During Lent, our local priest (I will call him Fr. Trombone, in keeping with my bone-themed nicknames) gave me a copy of the 14 Rules of Ignatian Spirituality. They are succinct and, to my mind, coherent. Things that are both spiritually and intellectually satisfying are sure to get my attention and get me to dig deeper into them, so began my spiral into Ignatian Spirituality.
What is Ignatian Spirituality
This is the spiritual theory and practice of St. Ignatius of Loyola, founder of the Jesuits. I have included his prayer card nearby–read his prayer. I would say that is the best summary of Ignatian Spirituality, better than anything I could say.

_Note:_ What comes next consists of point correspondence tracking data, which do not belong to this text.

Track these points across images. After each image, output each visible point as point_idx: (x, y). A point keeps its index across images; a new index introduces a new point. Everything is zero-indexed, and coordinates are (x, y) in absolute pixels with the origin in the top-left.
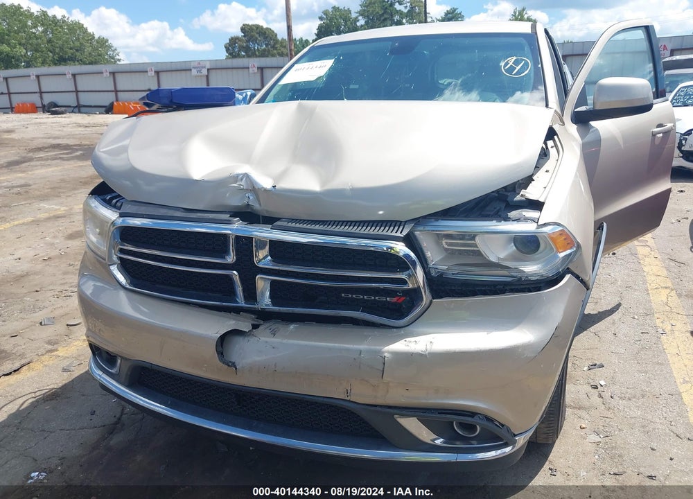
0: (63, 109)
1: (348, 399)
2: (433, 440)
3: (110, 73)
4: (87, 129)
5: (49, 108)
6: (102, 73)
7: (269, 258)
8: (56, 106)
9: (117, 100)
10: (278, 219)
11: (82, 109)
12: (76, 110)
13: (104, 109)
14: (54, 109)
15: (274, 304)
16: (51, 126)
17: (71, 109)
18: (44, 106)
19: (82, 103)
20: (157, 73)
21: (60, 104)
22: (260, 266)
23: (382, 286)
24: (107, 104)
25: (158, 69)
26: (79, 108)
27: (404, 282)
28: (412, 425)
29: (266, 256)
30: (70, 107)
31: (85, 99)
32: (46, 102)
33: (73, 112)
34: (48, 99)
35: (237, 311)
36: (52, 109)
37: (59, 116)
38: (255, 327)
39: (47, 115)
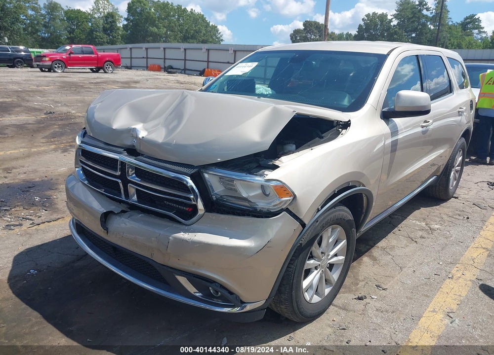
0: (175, 70)
1: (152, 259)
2: (194, 293)
3: (206, 49)
4: (182, 85)
5: (168, 69)
6: (202, 49)
7: (134, 175)
8: (172, 68)
9: (208, 68)
10: (142, 155)
11: (187, 72)
12: (183, 72)
13: (199, 72)
14: (169, 70)
15: (139, 201)
16: (162, 81)
17: (180, 71)
18: (165, 67)
19: (187, 67)
20: (235, 51)
21: (174, 67)
22: (128, 178)
23: (180, 200)
24: (201, 69)
25: (236, 49)
26: (185, 71)
27: (189, 199)
28: (183, 280)
29: (133, 174)
30: (180, 69)
31: (190, 65)
32: (167, 65)
33: (181, 73)
34: (168, 63)
35: (120, 202)
36: (170, 70)
37: (171, 75)
38: (123, 212)
39: (166, 74)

Ignatius was all about surrendering of the self, and mindfulness of sin and awareness of our own human nature. We cannot be perfect, sinners such as we are. Surrendering ourselves to God helps us to imitate John the Baptist when he said, “He must increase, I must decrease”. Awareness of our human nature helps us to know, manage, and even take advantage of the ebbs and flows of our own emotional journey. It is this latter that is the focus of the 14 Rules.
The 14 Rules focus on Desolation and Consolation of the spirit. Desolation is when things are bad, when we are despondent and find it hard to stoke the flames of faith. Consolation is just the opposite, when times are good and we are excited and excitable and over-commit ourselves. Both bear their own risks! Ignatius says, in times of Desolation, we must not make any major decision nor change our daily habits. This sounds like no small task, but for anyone who has struggled to get out of bed after being dealt a hard emotional blow, it should resonate. Sometimes just doing the same thing as yesterday takes a tremendous effort, and is a victory. Likewise, avoiding making major decisions while in a poor state of mind is a good way to avoid disappointment and frustration. This is just good life advice, in the same spirit of “don’t make decisions on an empty stomach” or the advice to “sleep on it”. In times of Consolation, we must not let ourselves get overexcited, but rather remind ourselves of our desolation and how challenging it was to get by when our spiritual fire was low. This has the benefit of tempering our excitement, and helping us to remain cool and level heads while going about our day, remembering that it is the grace of God that keeps us going.
Surrender the Self
The first pillar I mentioned above, however, was surrendering the self to God. Ignatius wrote The Spiritual Exercises in order to instruct and form Jesuits under his care. The theme, if I may draw one, is that we cannot do anything on our own. God is the source of our strength, and the goal of our efforts. We must actively seek to destroy at the root any tendencies to sin which impede our ability to grow in holiness. Surrendering the Self, or trying to do so, has the benefit of contenting ourselves with our daily struggles, going about our day in obedience, patience, and humility. Even for laypeople, it is easy to get caught up in worldly things that distract us from God. Looking past those things help us to remember what is truly important.
This is just a brief primer on Ignatian Spirituality, but it is something I have been excited about recently and I am sure I will return to it. It has helped me tremendously–to make it through Lent, to accept the struggles in my workplace, and to call to mind that I cannot fight sin but with the help of God.
Have you heard of Ignatian spirituality? What Saints inspire you?
Hat tip to Caralyn over at Beauty Beyond Bones for writing some blogging tips and inspiring me to shake some of my mental dust loose. Thank you Caralyn!